Stored data entries:

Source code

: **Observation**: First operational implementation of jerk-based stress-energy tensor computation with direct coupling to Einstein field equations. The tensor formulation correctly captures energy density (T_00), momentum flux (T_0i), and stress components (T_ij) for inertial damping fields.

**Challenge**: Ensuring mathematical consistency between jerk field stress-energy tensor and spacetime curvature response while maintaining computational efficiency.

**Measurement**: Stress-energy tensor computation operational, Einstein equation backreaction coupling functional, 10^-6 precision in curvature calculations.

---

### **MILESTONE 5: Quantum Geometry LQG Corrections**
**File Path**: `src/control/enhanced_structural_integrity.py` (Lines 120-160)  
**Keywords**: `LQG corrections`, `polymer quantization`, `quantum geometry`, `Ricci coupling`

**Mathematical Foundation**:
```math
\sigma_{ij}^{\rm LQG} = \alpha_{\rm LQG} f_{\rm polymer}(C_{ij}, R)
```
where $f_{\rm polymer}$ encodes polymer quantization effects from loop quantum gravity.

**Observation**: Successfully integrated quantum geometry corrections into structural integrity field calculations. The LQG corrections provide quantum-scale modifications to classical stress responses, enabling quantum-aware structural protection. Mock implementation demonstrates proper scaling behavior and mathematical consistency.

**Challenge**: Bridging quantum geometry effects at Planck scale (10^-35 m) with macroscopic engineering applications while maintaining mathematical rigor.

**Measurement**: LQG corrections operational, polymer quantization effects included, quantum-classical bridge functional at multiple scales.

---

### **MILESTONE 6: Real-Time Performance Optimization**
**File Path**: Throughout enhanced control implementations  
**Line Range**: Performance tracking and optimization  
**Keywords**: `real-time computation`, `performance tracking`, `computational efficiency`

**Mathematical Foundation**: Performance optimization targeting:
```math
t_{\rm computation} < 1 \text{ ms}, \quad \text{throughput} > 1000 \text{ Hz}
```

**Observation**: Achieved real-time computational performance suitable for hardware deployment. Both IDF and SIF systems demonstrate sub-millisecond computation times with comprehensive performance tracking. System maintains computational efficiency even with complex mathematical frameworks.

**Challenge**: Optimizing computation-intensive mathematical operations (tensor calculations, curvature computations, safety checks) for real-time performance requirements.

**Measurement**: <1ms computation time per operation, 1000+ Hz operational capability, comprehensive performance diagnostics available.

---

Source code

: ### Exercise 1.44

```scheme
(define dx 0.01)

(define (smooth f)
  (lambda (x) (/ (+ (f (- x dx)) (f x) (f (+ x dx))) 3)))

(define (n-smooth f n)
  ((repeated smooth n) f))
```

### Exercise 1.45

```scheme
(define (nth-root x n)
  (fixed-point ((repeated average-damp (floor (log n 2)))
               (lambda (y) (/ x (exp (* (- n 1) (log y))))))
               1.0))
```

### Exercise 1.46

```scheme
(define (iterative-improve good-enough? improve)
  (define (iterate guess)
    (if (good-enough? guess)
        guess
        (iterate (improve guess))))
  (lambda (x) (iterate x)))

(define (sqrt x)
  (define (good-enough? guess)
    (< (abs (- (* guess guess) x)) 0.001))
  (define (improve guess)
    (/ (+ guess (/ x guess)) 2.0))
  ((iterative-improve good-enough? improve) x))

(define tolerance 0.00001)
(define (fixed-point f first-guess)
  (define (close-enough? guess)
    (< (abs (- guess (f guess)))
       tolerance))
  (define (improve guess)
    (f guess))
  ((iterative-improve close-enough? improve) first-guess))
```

[YOUR GOAL]
What is the number of lines in the data that contain "good"? Write that number and nothing else.

[RESULT OF THIS TASK]
4